Yesterday a Pakistani friend forwarded me this—it’s making the mobile phone rounds, so you may have seen it already:
I saw a man on a bridge about to jump.
I said, “Don’t do it!”
He said, “Nobody loves me.”
I said, “God loves you. Do you believe in God?”
He said, “Yes.”
I said, “Are you a Muslim or a non-Muslim?”
He said, “A Muslim.”
I said, “Shia or Sunni?”
He said, “Sunni.”
I said, “Me too! Deobandi or Barelvi?”
He said, “Barelvi.”
I said, “Me too! Tanzeehi or Tafkeeri?”
He said, “Tanzeehi.”
I said, “Me too! Tanzeehi Azmati or Tanzeehi Farhati?”
He said, “Tanzeehi Farhati.”
I said, “Me
too! Tanzeehi Farhati Jamia ul Uloom Ajmer, or Tanzeehi Farhati Jamia ul Noor Mewat?”
He said, “Tanzeehi Farhati Jamia ul Noor Mewat.”
I said, “Die, kafir!” and I pushed him over.

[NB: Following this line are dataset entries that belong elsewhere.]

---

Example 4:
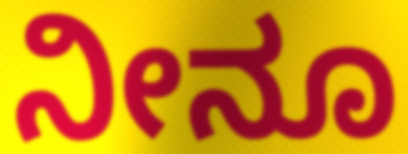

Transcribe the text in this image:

ನೀನೂ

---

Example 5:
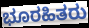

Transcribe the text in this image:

ಭೂರಹಿತರುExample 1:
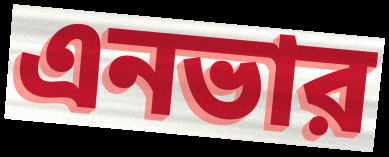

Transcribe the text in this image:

এনভার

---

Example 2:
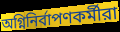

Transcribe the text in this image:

অগ্নিনির্বাপণকর্মীরা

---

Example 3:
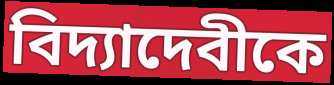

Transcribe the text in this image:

বিদ্যাদেবীকে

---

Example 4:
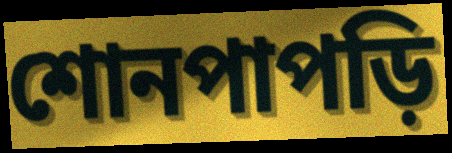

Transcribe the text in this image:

শোনপাপড়ি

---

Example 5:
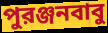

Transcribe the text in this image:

পুরঞ্জনবাবু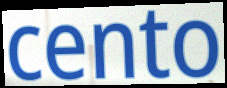
centoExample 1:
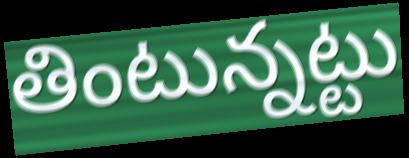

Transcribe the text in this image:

తింటున్నట్టు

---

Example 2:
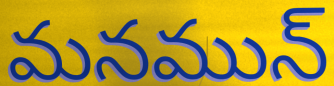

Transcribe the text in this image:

మనమున్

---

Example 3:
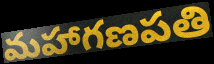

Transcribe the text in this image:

మహాగణపతి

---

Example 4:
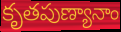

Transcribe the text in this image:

కృతపుణ్యానాం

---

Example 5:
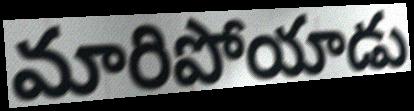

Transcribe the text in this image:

మారిపోయాడు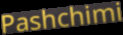
PashchimiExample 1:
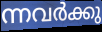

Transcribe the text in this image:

ന്നവർക്കു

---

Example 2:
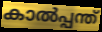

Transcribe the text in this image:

കാൽപ്പന്ത്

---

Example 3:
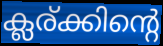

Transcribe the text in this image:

ക്ലര്ക്കിന്റെ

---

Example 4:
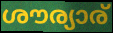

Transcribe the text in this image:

ശൗര്യാര്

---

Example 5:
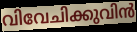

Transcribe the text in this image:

വിവേചിക്കുവിൻ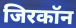
जिरकॉनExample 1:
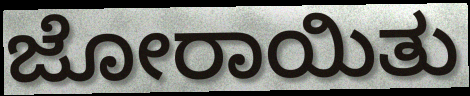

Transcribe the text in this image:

ಜೋರಾಯಿತು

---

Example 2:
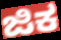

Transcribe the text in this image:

ಜಿಕ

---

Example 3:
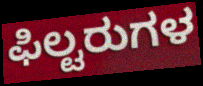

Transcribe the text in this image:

ಫಿಲ್ಟರುಗಳ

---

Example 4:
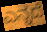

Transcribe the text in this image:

ಎನ್ನದೆ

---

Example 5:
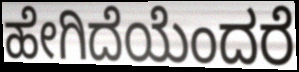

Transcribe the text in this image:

ಹೇಗಿದೆಯೆಂದರೆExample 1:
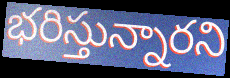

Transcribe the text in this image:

భరిస్తున్నారని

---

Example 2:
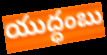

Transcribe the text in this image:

యుద్ధంబు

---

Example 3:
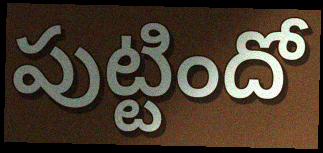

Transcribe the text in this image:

పుట్టిందో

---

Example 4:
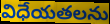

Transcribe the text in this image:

విధేయతలను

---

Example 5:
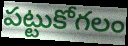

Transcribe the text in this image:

పట్టుకోగలంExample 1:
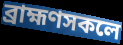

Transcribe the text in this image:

ব্ৰাহ্মণসকলে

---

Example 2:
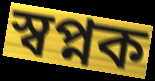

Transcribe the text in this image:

স্বপ্নক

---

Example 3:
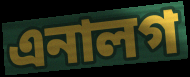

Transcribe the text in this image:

এনালগ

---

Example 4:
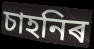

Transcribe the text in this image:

চাহনিৰ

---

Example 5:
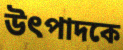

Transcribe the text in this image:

উৎপাদকেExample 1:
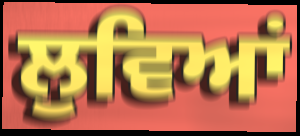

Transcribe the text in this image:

ਲੁਵਿਆਂ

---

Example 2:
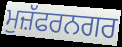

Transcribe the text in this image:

ਮੁਜ਼ੱਫਰਨਗਰ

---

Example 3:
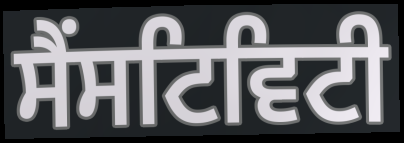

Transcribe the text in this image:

ਸੈਂਸਟਿਵਿਟੀ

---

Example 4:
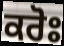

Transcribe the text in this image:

ਕਰੋਃ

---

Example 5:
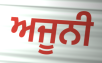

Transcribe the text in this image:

ਅਜੂਨੀ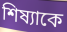
শিষ্যাকেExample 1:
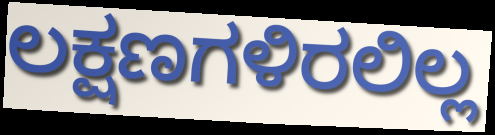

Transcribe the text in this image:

ಲಕ್ಷಣಗಳಿರಲಿಲ್ಲ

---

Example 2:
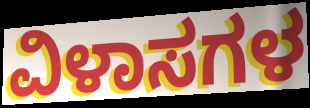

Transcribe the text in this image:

ವಿಳಾಸಗಳ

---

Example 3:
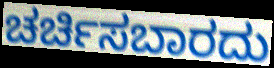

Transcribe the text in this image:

ಚರ್ಚಿಸಬಾರದು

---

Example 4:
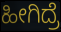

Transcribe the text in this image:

ಹೀಗಿದ್ರೆ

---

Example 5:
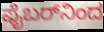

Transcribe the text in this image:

ಫೈಬರ್‌ನಿಂದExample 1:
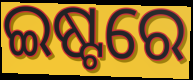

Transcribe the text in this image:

ଇଷ୍ଟରେ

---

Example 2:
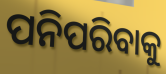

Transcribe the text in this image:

ପନିପରିବାକୁ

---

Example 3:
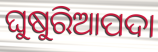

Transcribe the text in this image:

ଘୁଷୁରିଆପଦା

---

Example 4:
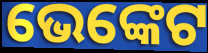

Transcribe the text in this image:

ଭେଙ୍କେଟ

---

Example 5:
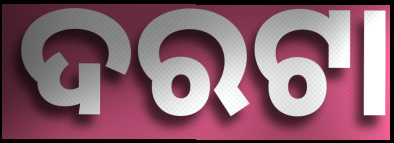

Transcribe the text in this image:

ଦରଟାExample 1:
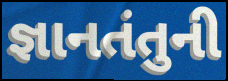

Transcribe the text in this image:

જ્ઞાનતંતુની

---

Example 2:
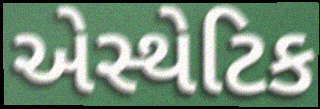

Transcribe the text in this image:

એસ્થેટિક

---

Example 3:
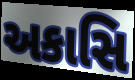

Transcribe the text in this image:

અકાસિ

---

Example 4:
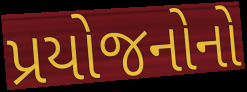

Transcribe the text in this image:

પ્રયોજનોનો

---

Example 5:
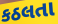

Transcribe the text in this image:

કઠલતા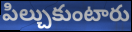
పిల్చుకుంటారు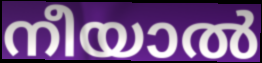
നീയാൽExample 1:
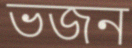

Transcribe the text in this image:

ভজন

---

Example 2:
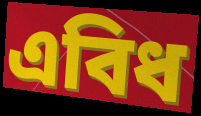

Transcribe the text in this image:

এবিধ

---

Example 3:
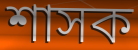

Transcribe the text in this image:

শাসক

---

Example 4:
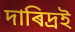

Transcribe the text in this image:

দাৰিদ্ৰই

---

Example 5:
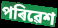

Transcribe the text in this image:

পৰিৱেশ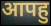
आपहुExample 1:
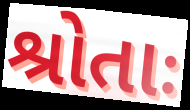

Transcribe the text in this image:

શ્રોતાઃ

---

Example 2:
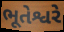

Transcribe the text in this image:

ભૂતેશ્વરે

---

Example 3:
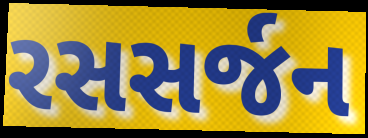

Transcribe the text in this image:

રસસર્જન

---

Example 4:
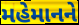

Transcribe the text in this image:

મહેમાનને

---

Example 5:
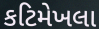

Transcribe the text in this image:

કટિમેખલા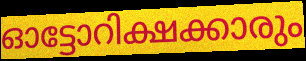
ഓട്ടോറിക്ഷക്കാരുംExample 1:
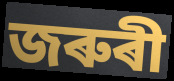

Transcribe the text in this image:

জৰুৰী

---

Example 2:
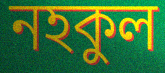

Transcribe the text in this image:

নহকুল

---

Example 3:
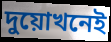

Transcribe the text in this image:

দুয়োখনেই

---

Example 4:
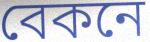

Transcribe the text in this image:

বেকনে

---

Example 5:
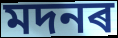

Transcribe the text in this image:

মদনৰ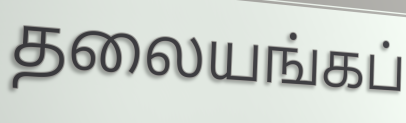
தலையங்கப்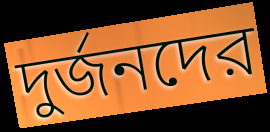
দুর্জনদেরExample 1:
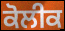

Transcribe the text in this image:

ਕੋਲੀਕ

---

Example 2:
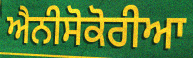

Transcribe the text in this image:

ਐਨੀਸੋਕੋਰੀਆ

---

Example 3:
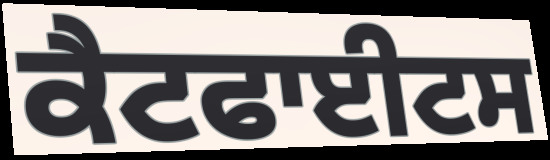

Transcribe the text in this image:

ਕੈਟਫਾਈਟਸ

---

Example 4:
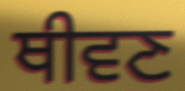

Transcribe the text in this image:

ਥੀਵਣ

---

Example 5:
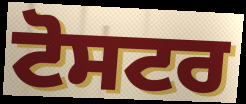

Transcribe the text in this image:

ਟੋਸਟਰ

Thankfully some of them still have a sense of humor.
—
The inbuilt idiocy, this idea of jihad, has seeped into Kashmir from Pakistan and Afghanistan. Now, twenty-five years down the line, I think, to our advantage, we have eight or nine versions of the “True” Islam battling it out in Kashmir. Each has its own stable of Mullahs and Maulanas. Some of the most radical among them—those who preach against the idea of nationalism and in favor of the great Islamic Ummah—are actually on our payroll. One of them was recently blown up outside his mosque by a bicycle bomb. He won’t be hard to replace. The only thing that keeps Kashmir from self-destructing like Pakistan and Afghanistan is good old petit bourgeois capitalism. For all their religiosity, Kashmiris are great businessmen. And all businessmen eventually, one way or another, have a stake in the status quo—or what we call the “Peace Process,” which, by the way, is an entirely different kind of business opportunity from peace itself.
—
The men who came were young, in their teens or early twenties. A whole generation virtually committed suicide. By ’96 the border-crossings had slowed to a trickle. But we hadn’t managed to completely stem the flow. We were investigating some disturbing intelligence we had received about our soldiers at some border security posts selling windows of “safe passage” during which they would look away discreetly while Gujjar shepherds, who knew those mountains like the backs of their hands, guided the contingents through. Safe Passage was only one of the things on the market. There was also diesel, alcohol, bullets, grenades, army rations, razor wire and timber. Whole forests were disappearing. Sawmills had been set up inside army camps. Kashmiri labor and Kashmiri carpenters had been press-ganged into service. The trucks in the army convoy that brought supplies up to Kashmir from Jammu every day returned loaded with carved walnut-wood furniture. If not the best-equipped, we certainly had the best-furnished—if I may coin a phrase—army in the world. But who’s to interfere with a victorious army?